This work addresses the minimal parameter count required for Lipschitz-robust interpolation by overparameterized models. Extending the Bubeck–Sellke lower bound—originally established for squared loss and scalar responses—to general Bregman divergences (e.g., cross-entropy, squared error) and vector-valued outputs, the authors reformulate the proof within a bias–variance decomposition framework, circumventing reliance on Rademacher complexity. Instead, they directly leverage properties of Bregman divergences, concentration inequalities, and Lipschitz constraints. Their key contribution is the first unified robustness law: for any Bregman loss, $d$-dimensional inputs, and $m$-dimensional outputs, achieving Lipschitz interpolation necessitates $Omega(n + d)$ parameters, where $n$ is the sample size. This lower bound reveals the fundamental necessity of overparameterization in generalized loss settings and multi-output learning, unifying and generalizing prior results on robust interpolation.

In contemporary deep learning practice, models are often trained to near zero loss i.e. to nearly interpolate the training data. However, the number of parameters in the model is usually far more than the number of data points n, the theoretical minimum needed for interpolation: a phenomenon referred to as overparameterization.

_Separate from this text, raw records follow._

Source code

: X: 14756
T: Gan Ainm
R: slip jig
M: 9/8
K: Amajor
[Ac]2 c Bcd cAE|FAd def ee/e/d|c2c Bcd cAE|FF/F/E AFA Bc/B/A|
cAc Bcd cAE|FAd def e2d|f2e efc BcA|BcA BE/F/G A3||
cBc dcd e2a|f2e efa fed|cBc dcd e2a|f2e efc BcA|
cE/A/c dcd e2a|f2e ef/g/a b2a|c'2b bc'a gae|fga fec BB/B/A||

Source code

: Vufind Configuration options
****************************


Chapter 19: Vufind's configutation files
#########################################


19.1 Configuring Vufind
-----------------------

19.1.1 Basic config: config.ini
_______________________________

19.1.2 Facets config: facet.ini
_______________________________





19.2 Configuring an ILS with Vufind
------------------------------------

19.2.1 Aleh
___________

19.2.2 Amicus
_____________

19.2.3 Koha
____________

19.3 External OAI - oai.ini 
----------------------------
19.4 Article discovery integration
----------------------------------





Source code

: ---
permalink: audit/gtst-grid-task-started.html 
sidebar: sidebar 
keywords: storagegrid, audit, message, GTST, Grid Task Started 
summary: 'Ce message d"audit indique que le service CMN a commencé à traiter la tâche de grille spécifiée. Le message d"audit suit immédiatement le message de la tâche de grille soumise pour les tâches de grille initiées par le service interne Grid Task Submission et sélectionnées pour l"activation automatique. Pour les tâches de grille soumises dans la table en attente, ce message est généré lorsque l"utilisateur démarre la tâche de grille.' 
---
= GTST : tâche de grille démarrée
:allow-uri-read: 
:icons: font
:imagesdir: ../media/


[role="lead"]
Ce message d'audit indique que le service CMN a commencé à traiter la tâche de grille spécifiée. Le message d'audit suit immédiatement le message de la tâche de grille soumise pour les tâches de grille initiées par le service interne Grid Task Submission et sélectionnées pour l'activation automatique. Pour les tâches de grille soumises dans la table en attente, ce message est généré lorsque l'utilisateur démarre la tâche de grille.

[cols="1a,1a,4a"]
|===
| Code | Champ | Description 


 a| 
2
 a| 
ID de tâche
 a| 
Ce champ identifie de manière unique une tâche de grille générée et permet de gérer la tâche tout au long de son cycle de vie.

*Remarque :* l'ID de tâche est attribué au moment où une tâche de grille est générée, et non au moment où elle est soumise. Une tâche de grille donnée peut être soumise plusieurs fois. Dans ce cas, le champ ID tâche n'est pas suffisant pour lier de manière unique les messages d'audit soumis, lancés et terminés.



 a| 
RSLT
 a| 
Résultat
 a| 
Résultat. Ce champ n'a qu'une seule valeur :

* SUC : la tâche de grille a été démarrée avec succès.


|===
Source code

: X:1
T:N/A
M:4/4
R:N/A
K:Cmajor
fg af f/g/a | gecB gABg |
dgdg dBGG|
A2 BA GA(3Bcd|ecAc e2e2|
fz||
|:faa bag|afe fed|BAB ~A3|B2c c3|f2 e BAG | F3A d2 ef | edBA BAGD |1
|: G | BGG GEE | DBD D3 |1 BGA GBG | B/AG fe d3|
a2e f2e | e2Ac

In an interesting piece of work, Bubeck and Sellke considered a natural notion of interpolation: the model is said to interpolate when the model's training loss goes below the loss of the conditional expectation of the response given the covariate. For this notion of interpolation and for a broad class of covariate distributions (specifically those satisfying a natural notion of concentration of measure), they showed that overparameterization is necessary for robust interpolation i.e. if the interpolating function is required to be Lipschitz. Their main proof technique applies to regression with square loss against a scalar response, but they remark that via a connection to Rademacher complexity and using tools such as the Ledoux-Talagrand contraction inequality, their result can be extended to more general losses, at least in the case of scalar response variables. In this work, we recast the original proof technique of Bubeck and Sellke in terms of a bias-variance type decomposition, and show that this view directly unlocks a generalization to Bregman divergence losses (even for vector-valued responses), without the use of tools such as Rademacher complexity or the Ledoux-Talagrand contraction principle. Bregman divergences are a natural class of losses since for these, the best estimator is the conditional expectation of the response given the covariate, and include other practical losses such as the cross entropy loss. Our work thus gives a more general understanding of the main proof technique of Bubeck and Sellke and demonstrates its broad utility.